What does this PR do?

Implements a callback system with certain hooks that get triggered on events.

import litserve as ls

class MetricLogger(ls.Callback):
    def on_before_predict(self, lit_api: "LitAPI"):
        t0 = time.perf_counter()
        self._start_time = t0

    def on_after_predict(self, lit_api: "LitAPI"):
        t1 = time.perf_counter()
        elapsed = t1 - self._start_time
        # print or write to a DB like Grafana
        print(f"Prediction took {elapsed:.2f} seconds")

lit_api = ls.test_examples.SimpleLitAPI()
server = ls.LitServer(lit_api, callbacks=[MetricLogger()])
server.run()

A caveat of this implementation would be that even though the callbacks are classes, it might not be straightforward to save state between to hooks like on_litapi_predict_end and on_server_setup_start because they run in different process and once the callback object is pickled then we don't sync the state.

I think this is okay, considering that when in same context (on_litapi_predict_start and on_litapi_predict_end) on_litapi_*_* we will have the state in same process.


As a result of this PR, we will be able to refactor the monitoring metrics PR as a callback.

from prometheus_client import Summary
from prometheus_client import multiprocess, CollectorRegistry, make_asgi_app

def make_metrics_app():
    generate_metrics_dir()
    registry = CollectorRegistry()
    multiprocess.MultiProcessCollector(registry)
    return make_asgi_app(registry=registry)

class PrometheusCallback(ls.Callback):
    def __init__(self):
        self.summary = Summary("PREDICT_METRIC", "A metric to summarize the predict execution times")

    def on_server_start(self, litserver):
        metrics_app = make_metrics_app()
        litserver.app.mount("/metrics", metrics_app)

    def on_before_predict(self, lit_api: "LitAPI"):
        t0 = time.perf_counter()
        self._start_time = t0

    def on_after_predict(self, lit_api: "LitAPI"):
        t1 = time.perf_counter()
        elapsed = t1 - self._start_time
        self.summary.observe(elapsed)

TODO

PR review

Anyone in the community is free to review the PR once the tests have passed. If we didn't discuss your PR in GitHub issues there's a high chance it will not be merged.

Did you have fun?

Make sure you had fun coding 🙃

codecov[bot] commented 2 months ago

Codecov Report

Attention: Patch coverage is 96.19048% with 4 lines in your changes missing coverage. Please review.
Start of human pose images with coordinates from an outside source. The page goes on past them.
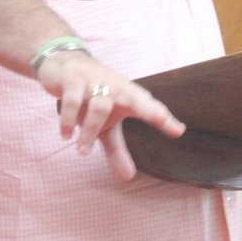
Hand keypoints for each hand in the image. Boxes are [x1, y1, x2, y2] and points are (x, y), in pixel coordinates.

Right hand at [38, 49, 183, 180]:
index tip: (178, 131)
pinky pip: (73, 101)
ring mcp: (94, 82)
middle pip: (134, 98)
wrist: (62, 62)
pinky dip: (68, 119)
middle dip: (148, 108)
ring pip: (99, 106)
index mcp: (127, 95)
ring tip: (83, 152)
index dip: (163, 118)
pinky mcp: (72, 80)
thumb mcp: (105, 124)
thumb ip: (117, 150)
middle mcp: (115, 87)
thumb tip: (128, 178)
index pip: (149, 106)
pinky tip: (65, 135)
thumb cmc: (92, 95)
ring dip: (89, 131)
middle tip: (161, 119)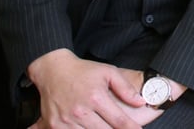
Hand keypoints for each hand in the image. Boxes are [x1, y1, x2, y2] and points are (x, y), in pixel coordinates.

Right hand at [27, 49, 145, 128]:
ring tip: (105, 127)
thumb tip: (141, 102)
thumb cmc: (84, 71)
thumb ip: (126, 88)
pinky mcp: (53, 125)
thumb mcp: (108, 72)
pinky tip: (88, 127)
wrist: (53, 70)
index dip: (131, 128)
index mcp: (96, 97)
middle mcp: (80, 111)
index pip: (118, 120)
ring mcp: (65, 120)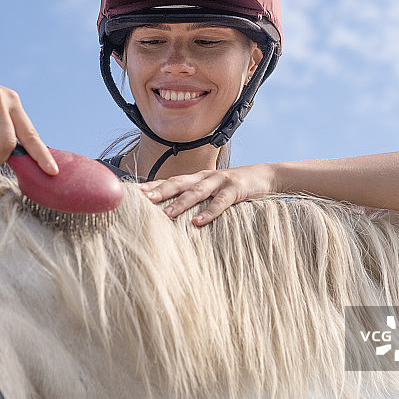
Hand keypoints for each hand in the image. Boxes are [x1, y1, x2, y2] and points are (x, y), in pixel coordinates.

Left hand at [138, 164, 276, 225]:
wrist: (265, 176)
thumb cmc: (233, 188)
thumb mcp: (212, 192)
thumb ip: (194, 200)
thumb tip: (172, 215)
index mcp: (196, 179)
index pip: (170, 181)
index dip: (152, 186)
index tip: (133, 193)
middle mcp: (204, 177)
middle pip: (178, 183)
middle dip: (160, 191)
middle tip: (143, 200)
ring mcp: (220, 181)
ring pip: (197, 192)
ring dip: (181, 202)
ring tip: (166, 213)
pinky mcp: (236, 189)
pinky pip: (221, 202)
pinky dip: (209, 212)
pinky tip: (199, 222)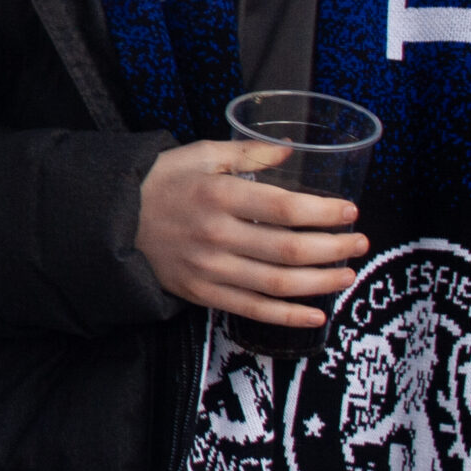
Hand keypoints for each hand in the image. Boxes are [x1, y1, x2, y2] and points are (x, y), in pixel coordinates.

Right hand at [135, 139, 367, 330]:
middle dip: (334, 248)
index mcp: (218, 195)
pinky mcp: (202, 293)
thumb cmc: (160, 181)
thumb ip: (247, 153)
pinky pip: (252, 310)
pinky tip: (316, 315)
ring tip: (348, 273)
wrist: (111, 218)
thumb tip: (291, 153)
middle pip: (289, 249)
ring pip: (278, 284)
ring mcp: (209, 268)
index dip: (324, 212)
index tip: (350, 211)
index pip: (284, 207)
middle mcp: (216, 234)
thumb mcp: (200, 154)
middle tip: (359, 242)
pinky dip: (288, 317)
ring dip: (322, 282)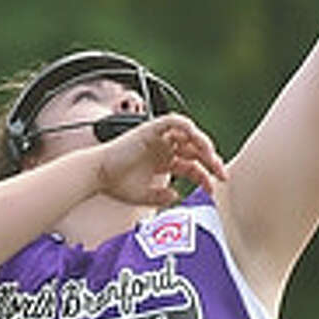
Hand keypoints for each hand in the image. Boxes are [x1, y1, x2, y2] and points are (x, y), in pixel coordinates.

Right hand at [96, 114, 226, 207]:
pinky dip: (186, 126)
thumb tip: (178, 194)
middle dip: (211, 161)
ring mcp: (158, 137)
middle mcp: (163, 148)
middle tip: (221, 174)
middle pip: (195, 149)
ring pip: (188, 134)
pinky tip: (195, 139)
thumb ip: (162, 197)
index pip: (192, 166)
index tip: (214, 189)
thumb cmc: (117, 185)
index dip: (206, 176)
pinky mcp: (150, 129)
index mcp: (164, 162)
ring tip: (211, 157)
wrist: (97, 175)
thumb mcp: (145, 196)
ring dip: (202, 143)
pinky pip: (173, 121)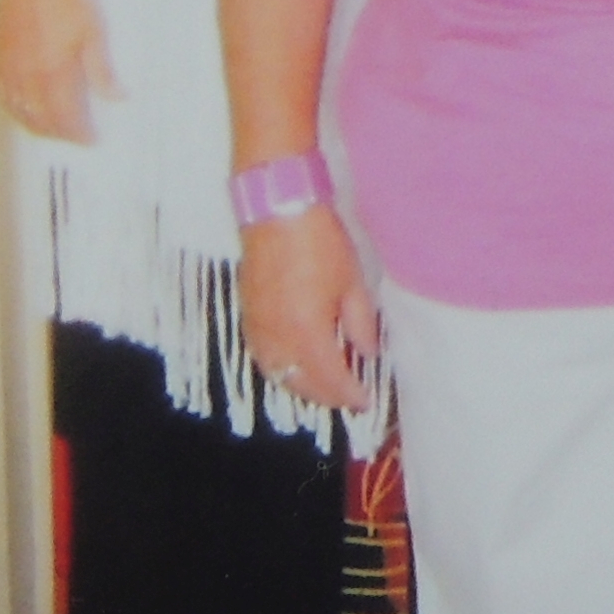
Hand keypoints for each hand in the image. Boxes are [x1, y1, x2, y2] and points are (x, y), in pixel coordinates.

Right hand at [0, 0, 115, 142]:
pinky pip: (4, 95)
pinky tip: (24, 108)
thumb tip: (115, 95)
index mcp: (55, 73)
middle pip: (42, 121)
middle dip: (60, 133)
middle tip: (76, 135)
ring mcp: (10, 68)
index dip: (80, 133)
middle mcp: (28, 76)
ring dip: (37, 125)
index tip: (91, 138)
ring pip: (21, 112)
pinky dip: (15, 109)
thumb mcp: (95, 32)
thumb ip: (102, 70)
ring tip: (54, 128)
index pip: (67, 118)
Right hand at [237, 204, 378, 415]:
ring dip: (303, 387)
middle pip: (303, 384)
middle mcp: (278, 339)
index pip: (331, 380)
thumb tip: (367, 352)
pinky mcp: (247, 316)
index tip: (365, 401)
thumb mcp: (352, 283)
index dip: (350, 395)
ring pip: (279, 376)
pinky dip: (281, 371)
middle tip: (349, 398)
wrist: (277, 212)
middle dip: (327, 396)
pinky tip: (295, 366)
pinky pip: (263, 359)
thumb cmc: (319, 242)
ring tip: (326, 387)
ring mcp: (258, 329)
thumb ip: (360, 324)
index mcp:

Project coverage is 95%. Comparing base (cf78c85) to head (4b39bac). Report is 1 commits behind head on main.

Additional details and impacted files ```diff @@ Coverage Diff @@ ## main #278 +/- ## =================================== Coverage 95% 95% =================================== Files 14 18 +4 Lines 1076 1173 +97 =================================== + Hits 1019 1114 +95 - Misses 57 59 +2 ```
williamFalcon commented 2 months ago

@aniketmaurya

for the hook names for the litapi, remove the litapi words:

LitAPI

GOOD

on_setup_start

BAD

on_litapi_setup_start

LitServer

For the litserver, what do these 2 do?